WORK REQUEST A - According to the excerpt on filtering a list in Python, about how many records does the 'do_not_call' table contain?

DOCUMENT EXCERPT START

Time efficient filtering of list in python

I have a database table called 'do_not_call', which contains information about files that hold a range of 10 digit phone numbers in the increasing order. The column 'filename' holds the name of file that contain the range of numbers from 'first_phone' to 'last_phone'. There are about 2500 records in 'do_not_call' table.
And I have a list of sqlalchemy records. I need to find which file is holding the 'phone' field of these records. So I have created a function which takes in the sqlalchemy records and returns a dictionary where the key is the name of file and value is a list of phone numbers from the sqlalchemy records that falls in the range of first and last phone numbers, contained in the file.
def get_file_mappings(dbcursor, import_records):
start_time = datetime.now()

DOCUMENT EXCERPT END
INPUT MATERIAL START

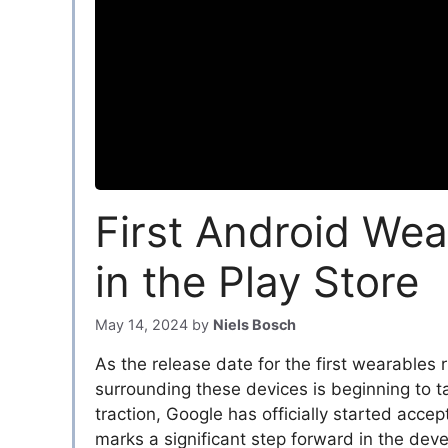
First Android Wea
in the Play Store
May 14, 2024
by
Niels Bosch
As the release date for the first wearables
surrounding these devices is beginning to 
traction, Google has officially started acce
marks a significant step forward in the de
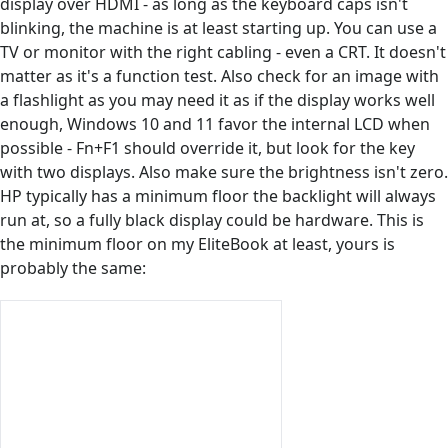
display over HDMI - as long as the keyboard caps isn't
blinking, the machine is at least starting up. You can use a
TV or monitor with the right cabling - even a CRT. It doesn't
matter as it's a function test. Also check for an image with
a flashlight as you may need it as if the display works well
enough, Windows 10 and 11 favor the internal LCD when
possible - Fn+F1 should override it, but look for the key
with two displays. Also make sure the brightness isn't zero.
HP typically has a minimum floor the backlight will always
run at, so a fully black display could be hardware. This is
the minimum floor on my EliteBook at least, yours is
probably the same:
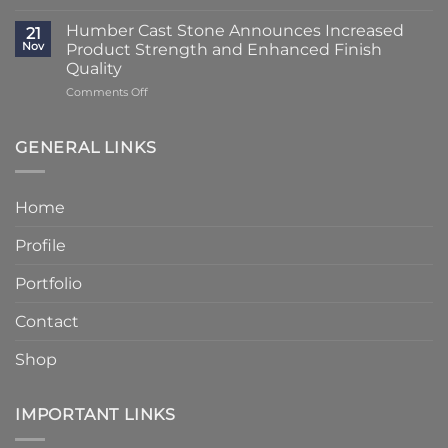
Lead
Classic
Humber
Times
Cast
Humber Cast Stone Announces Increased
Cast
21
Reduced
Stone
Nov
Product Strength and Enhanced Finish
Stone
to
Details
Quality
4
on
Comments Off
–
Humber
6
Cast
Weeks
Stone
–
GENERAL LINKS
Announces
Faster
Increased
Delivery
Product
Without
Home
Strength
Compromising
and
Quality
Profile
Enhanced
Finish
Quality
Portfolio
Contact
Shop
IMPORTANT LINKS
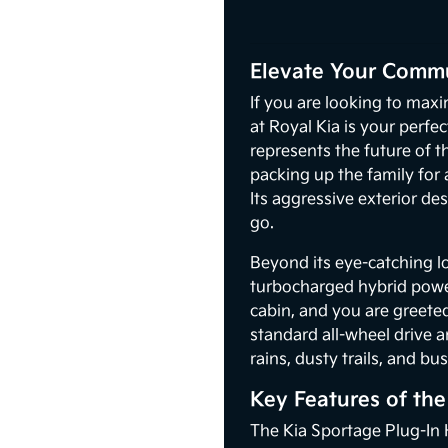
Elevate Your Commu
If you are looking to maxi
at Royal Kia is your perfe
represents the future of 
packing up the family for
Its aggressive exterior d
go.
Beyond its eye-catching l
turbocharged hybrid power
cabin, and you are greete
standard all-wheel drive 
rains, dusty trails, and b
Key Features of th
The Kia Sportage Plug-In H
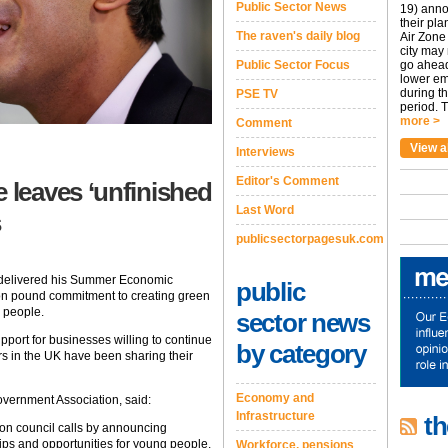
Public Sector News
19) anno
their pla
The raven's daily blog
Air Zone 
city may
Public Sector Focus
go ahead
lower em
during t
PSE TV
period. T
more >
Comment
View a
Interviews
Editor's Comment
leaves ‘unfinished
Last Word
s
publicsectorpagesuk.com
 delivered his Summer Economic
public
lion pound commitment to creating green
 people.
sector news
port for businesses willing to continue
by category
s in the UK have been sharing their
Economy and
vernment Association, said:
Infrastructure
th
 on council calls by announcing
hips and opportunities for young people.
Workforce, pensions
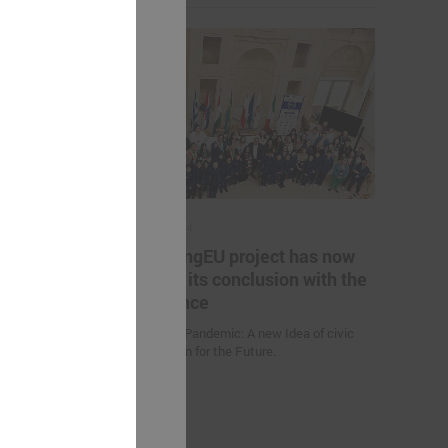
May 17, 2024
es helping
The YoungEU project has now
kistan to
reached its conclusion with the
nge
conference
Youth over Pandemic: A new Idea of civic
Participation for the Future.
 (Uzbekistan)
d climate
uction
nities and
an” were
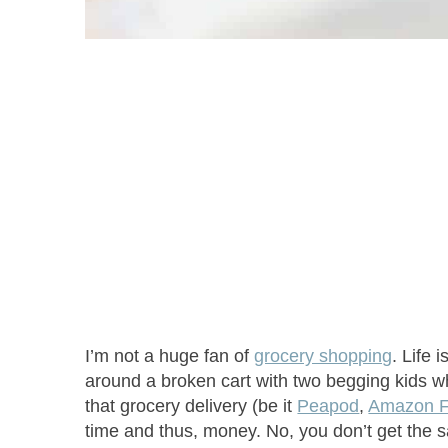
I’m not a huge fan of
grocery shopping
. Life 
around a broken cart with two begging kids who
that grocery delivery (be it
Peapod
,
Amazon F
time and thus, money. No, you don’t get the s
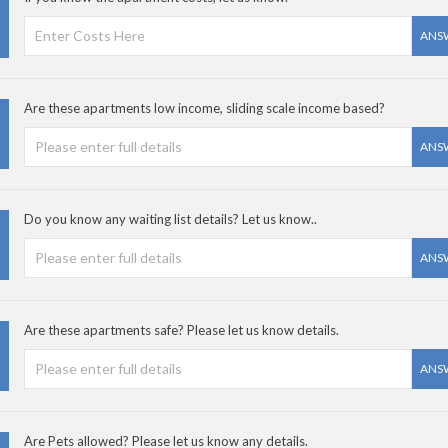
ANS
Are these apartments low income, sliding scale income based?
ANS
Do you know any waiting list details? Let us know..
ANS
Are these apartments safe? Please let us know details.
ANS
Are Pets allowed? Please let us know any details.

INPUT MATERIAL END

WORK REQUEST B - Quote from the records the stretch from the line containing "display over HDMI" through the line containing "matter as it's".

TASK ANSWER A - About 2500.

TASK ANSWER B -
display over HDMI - as long as the keyboard caps isn't
blinking, the machine is at least starting up. You can use a
TV or monitor with the right cabling - even a CRT. It doesn't
matter as it's a function test. Also check for an image with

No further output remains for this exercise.